Description of the task:
In the review of Be My Baby below, retype word for word the stretch that opens with the words containing "A review by" and closes with "the Union Theatre.".

-- START Selected text --

Writer: Amanda Whittington


Director: Steve Miller


Choreographer: Raymond Tait


Board Operator: Yana Demchenko


Union Theatre


9 – 27 February 2010









A review by Jafar Iqbal for EXTRA! EXTRA!

Allow me to begin this review with a couple of clichés, in no particular order. Firstly, looks can be deceiving. And secondly, don’t judge a book by its cover. No, this isn’t me boasting about my knowledge of overused proverbs (though the admiration is appreciated); no, this is actually perhaps the best way to describe the experience of watching Be My Baby at the Union Theatre.

Of course, the clichés only really apply here because I’m a man watching a play that, on the surface, seems tailor-made for a female audience. Allow me to explain:

Be My Baby was the brainchild of writer Amanda Whittington back in 1998, when it had its initial successful run at the Soho Theatre. Located in Northern England in the mid-sixties, the play focuses on the hardships faced by unmarried mothers and the injustices they were forced to suffer.

In particular, we are following the journey of Mary (Hannah-Jane Pawsey), sent to an Unmarried Mothers Home after ‘making a mistake’ with her boyfriend. Forced to live in this hostel, Mary has to come to terms with the fact that she will have to give her baby up for adoption as soon as it is born.

It’s for this reason, then, that a man could be forgiven for thinking this isn’t a play for him. This couldn’t be further from the truth, of course. What sets Be My Baby apart is that it’s not really a play about female empowerment or a reflection on the gender divide back in the sixties. Yes, these themes are touched upon because it’s difficult not to avoid them. But, at the heart, this production just seeks to focus on the women themselves. It is a snapshot into the life being led by girls within that hostel – rather than the expected political stance, this is an altogether more personal and intimate perspective.

Much more so than Mary, this is proven through the other three girls in the hostel and, in particular, Queenie (played excellently by Jemma Hines). Queenie has stopped fighting against her fate, more than happy now to spend her days listening to the record player and ready to give her unborn child up. Under the surface, though, they are all desperate to remain mothers, and this is where the story reaches its emotional climax.

-- END Selected text --
-- START Data listing --

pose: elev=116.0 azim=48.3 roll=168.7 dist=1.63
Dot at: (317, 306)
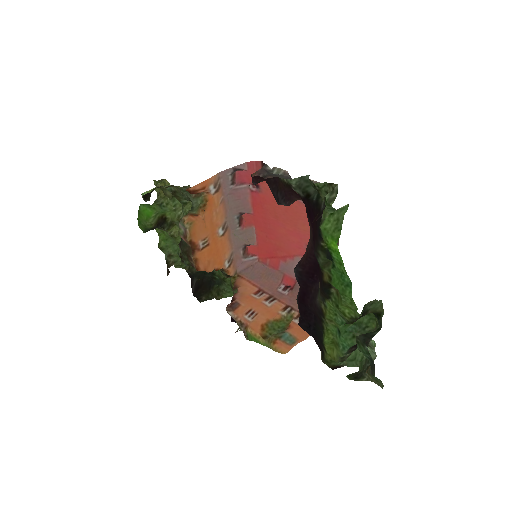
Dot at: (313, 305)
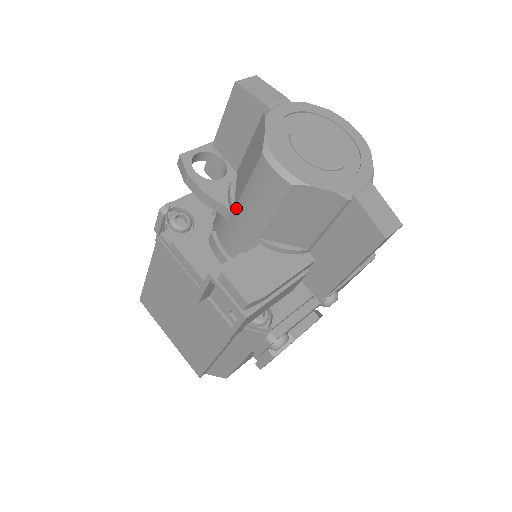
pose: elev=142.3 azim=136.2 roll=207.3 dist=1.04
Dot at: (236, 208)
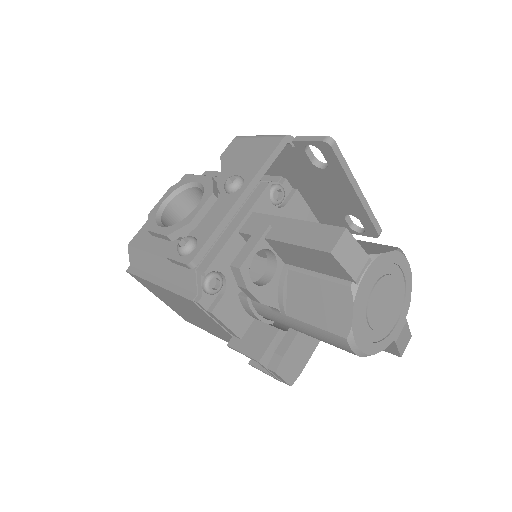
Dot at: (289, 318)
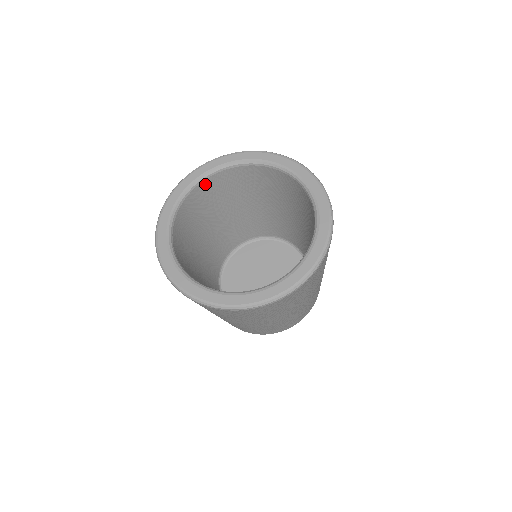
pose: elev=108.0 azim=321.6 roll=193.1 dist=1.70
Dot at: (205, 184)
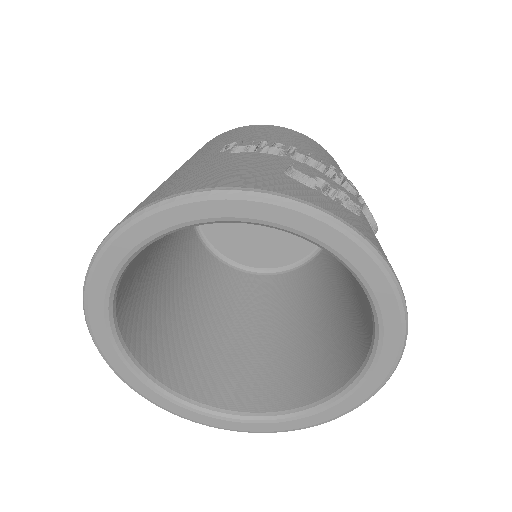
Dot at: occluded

-- END Data listing --

Task output:
A review by Jafar Iqbal for EXTRA! EXTRA!

Allow me to begin this review with a couple of clichés, in no particular order. Firstly, looks can be deceiving. And secondly, don’t judge a book by its cover. No, this isn’t me boasting about my knowledge of overused proverbs (though the admiration is appreciated); no, this is actually perhaps the best way to describe the experience of watching Be My Baby at the Union Theatre.